▸ **Assigned task**
Copy every line of the data below word for word, and leave the pictures out of your answer.

Transcribed page contents:
*** Begin section ***
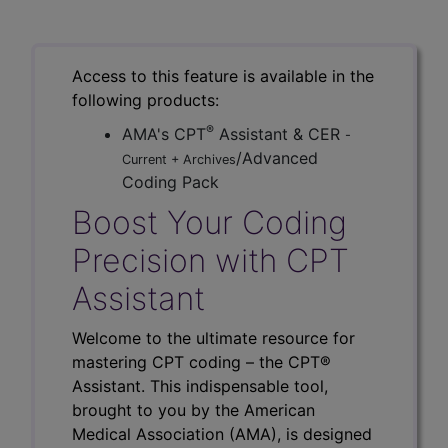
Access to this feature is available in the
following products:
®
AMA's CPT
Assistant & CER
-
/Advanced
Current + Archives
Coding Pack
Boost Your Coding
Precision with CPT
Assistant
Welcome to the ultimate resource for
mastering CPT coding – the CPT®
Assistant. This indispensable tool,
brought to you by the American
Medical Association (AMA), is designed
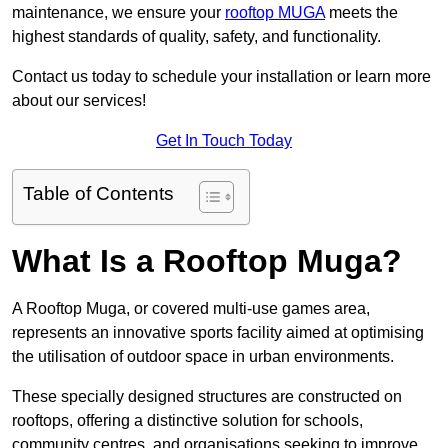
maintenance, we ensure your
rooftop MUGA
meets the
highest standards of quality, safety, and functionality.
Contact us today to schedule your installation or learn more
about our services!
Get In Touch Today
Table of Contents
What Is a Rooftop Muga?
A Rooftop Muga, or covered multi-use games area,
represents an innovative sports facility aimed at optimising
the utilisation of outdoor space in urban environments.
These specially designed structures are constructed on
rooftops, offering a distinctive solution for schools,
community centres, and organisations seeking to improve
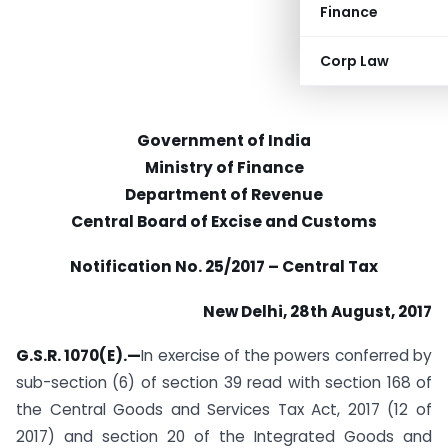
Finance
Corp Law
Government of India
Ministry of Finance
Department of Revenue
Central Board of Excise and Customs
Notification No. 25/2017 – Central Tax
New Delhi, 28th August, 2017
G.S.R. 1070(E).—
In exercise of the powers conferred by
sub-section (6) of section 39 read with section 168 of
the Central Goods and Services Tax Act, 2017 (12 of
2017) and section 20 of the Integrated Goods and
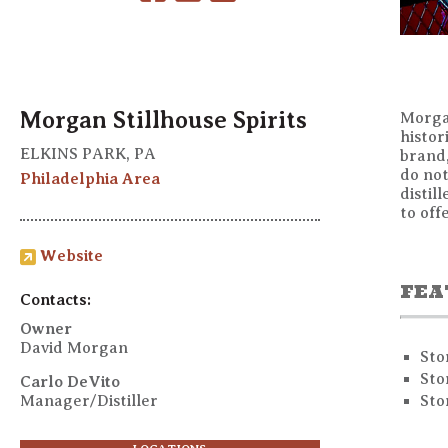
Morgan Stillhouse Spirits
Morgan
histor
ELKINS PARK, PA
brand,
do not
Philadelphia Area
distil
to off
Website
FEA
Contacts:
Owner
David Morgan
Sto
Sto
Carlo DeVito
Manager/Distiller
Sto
*** End section ***
▸ **Reply**
Access to this feature is available in the
following products:
®
AMA's CPT
Assistant & CER
-
/Advanced
Current + Archives
Coding Pack
Boost Your Coding
Precision with CPT
Assistant
Welcome to the ultimate resource for
mastering CPT coding – the CPT®
Assistant. This indispensable tool,
brought to you by the American
Medical Association (AMA), is designed
maintenance, we ensure your
rooftop MUGA
meets the
highest standards of quality, safety, and functionality.
Contact us today to schedule your installation or learn more
about our services!
Get In Touch Today
Table of Contents
What Is a Rooftop Muga?
A Rooftop Muga, or covered multi-use games area,
represents an innovative sports facility aimed at optimising
the utilisation of outdoor space in urban environments.
These specially designed structures are constructed on
rooftops, offering a distinctive solution for schools,
community centres, and organisations seeking to improve
Finance
Corp Law
Government of India
Ministry of Finance
Department of Revenue
Central Board of Excise and Customs
Notification No. 25/2017 – Central Tax
New Delhi, 28th August, 2017
G.S.R. 1070(E).—
In exercise of the powers conferred by
sub-section (6) of section 39 read with section 168 of
the Central Goods and Services Tax Act, 2017 (12 of
2017) and section 20 of the Integrated Goods and
Morgan Stillhouse Spirits
Morgan
histor
ELKINS PARK, PA
brand,
do not
Philadelphia Area
distil
to off
Website
FEA
Contacts:
Owner
David Morgan
Sto
Sto
Carlo DeVito
Manager/Distiller
Sto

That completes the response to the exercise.